§ About this exercise: The answer is to be an exact copy of the lines below running from the line with "486 48 3909" down to the line with "81 363 1448", both ends included, and nothing more.

§ Supplied data:
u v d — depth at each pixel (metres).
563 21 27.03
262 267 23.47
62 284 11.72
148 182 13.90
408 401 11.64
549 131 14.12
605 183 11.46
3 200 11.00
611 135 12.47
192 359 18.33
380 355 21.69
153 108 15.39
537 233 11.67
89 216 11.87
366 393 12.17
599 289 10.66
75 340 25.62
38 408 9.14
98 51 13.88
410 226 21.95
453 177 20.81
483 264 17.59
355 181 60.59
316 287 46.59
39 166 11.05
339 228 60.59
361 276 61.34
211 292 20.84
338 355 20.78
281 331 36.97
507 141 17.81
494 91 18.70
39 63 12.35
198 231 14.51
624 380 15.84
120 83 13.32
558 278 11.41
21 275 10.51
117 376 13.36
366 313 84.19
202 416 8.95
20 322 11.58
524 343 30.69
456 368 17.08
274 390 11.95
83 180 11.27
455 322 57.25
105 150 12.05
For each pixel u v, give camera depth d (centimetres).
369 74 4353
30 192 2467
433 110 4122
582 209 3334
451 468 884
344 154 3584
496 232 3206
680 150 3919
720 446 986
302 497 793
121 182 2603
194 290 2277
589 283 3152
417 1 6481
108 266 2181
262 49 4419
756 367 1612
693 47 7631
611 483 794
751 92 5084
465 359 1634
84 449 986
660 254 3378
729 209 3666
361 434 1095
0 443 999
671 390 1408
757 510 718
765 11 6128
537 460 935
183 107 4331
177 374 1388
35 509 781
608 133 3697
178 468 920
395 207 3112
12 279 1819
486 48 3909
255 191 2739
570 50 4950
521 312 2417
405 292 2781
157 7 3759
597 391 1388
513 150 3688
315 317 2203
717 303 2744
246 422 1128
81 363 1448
==
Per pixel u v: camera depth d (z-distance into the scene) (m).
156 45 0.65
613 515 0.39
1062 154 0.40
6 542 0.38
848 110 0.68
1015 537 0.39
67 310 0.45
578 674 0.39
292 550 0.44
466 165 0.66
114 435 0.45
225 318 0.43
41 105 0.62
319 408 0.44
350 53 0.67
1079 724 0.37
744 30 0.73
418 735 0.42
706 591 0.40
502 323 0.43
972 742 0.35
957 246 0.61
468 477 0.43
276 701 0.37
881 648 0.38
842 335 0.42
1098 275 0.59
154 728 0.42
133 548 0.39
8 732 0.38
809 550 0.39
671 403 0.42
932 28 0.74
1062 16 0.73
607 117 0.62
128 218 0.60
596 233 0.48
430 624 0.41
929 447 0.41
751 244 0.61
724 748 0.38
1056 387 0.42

§ Response for this exercise:
486 48 3909
255 191 2739
570 50 4950
521 312 2417
405 292 2781
157 7 3759
597 391 1388
513 150 3688
315 317 2203
717 303 2744
246 422 1128
81 363 1448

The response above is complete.